* _Problem requirements_
Please copy the leading lines of the entries below exactly, concluding with the line in which "But meaningful moments" occurs.

* _Materials provided_
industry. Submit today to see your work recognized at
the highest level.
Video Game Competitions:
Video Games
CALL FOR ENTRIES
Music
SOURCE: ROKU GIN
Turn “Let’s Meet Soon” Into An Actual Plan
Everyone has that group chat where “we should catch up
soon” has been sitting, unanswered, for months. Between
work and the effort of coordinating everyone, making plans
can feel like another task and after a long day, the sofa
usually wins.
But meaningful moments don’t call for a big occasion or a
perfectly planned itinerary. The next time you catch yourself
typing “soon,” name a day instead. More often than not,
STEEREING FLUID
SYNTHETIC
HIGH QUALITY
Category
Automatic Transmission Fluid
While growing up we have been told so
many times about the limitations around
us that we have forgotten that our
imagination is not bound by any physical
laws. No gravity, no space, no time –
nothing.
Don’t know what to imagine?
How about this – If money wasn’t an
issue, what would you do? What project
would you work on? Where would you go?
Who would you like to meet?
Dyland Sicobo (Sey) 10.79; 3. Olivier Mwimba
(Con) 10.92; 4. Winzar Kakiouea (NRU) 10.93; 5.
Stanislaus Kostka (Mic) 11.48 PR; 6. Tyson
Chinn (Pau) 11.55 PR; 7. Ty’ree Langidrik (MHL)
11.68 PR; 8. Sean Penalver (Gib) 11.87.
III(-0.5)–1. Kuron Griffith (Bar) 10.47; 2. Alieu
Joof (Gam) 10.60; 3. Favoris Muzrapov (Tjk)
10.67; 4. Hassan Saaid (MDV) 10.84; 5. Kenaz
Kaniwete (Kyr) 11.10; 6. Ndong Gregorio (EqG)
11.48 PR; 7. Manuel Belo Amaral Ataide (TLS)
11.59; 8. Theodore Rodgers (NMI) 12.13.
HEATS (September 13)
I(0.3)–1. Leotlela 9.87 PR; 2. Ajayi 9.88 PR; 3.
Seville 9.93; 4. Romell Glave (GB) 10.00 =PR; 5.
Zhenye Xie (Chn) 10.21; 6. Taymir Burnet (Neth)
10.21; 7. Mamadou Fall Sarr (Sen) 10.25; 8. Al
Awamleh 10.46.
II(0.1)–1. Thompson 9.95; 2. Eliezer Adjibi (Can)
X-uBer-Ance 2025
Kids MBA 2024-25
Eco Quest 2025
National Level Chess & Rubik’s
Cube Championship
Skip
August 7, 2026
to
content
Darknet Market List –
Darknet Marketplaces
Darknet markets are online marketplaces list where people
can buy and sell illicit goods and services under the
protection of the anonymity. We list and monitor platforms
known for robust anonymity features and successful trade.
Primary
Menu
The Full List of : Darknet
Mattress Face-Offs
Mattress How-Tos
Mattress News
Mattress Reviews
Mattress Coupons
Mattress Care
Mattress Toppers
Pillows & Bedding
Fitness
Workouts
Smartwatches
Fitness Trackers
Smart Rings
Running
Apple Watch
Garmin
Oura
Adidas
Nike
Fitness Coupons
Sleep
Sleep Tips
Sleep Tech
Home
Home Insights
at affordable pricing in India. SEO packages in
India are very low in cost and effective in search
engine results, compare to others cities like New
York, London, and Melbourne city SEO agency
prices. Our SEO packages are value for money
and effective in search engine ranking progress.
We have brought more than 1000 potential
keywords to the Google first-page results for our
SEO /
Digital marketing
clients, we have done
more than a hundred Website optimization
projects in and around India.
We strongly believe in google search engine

* _Result below_
industry. Submit today to see your work recognized at
the highest level.
Video Game Competitions:
Video Games
CALL FOR ENTRIES
Music
SOURCE: ROKU GIN
Turn “Let’s Meet Soon” Into An Actual Plan
Everyone has that group chat where “we should catch up
soon” has been sitting, unanswered, for months. Between
work and the effort of coordinating everyone, making plans
can feel like another task and after a long day, the sofa
usually wins.
But meaningful moments don’t call for a big occasion or a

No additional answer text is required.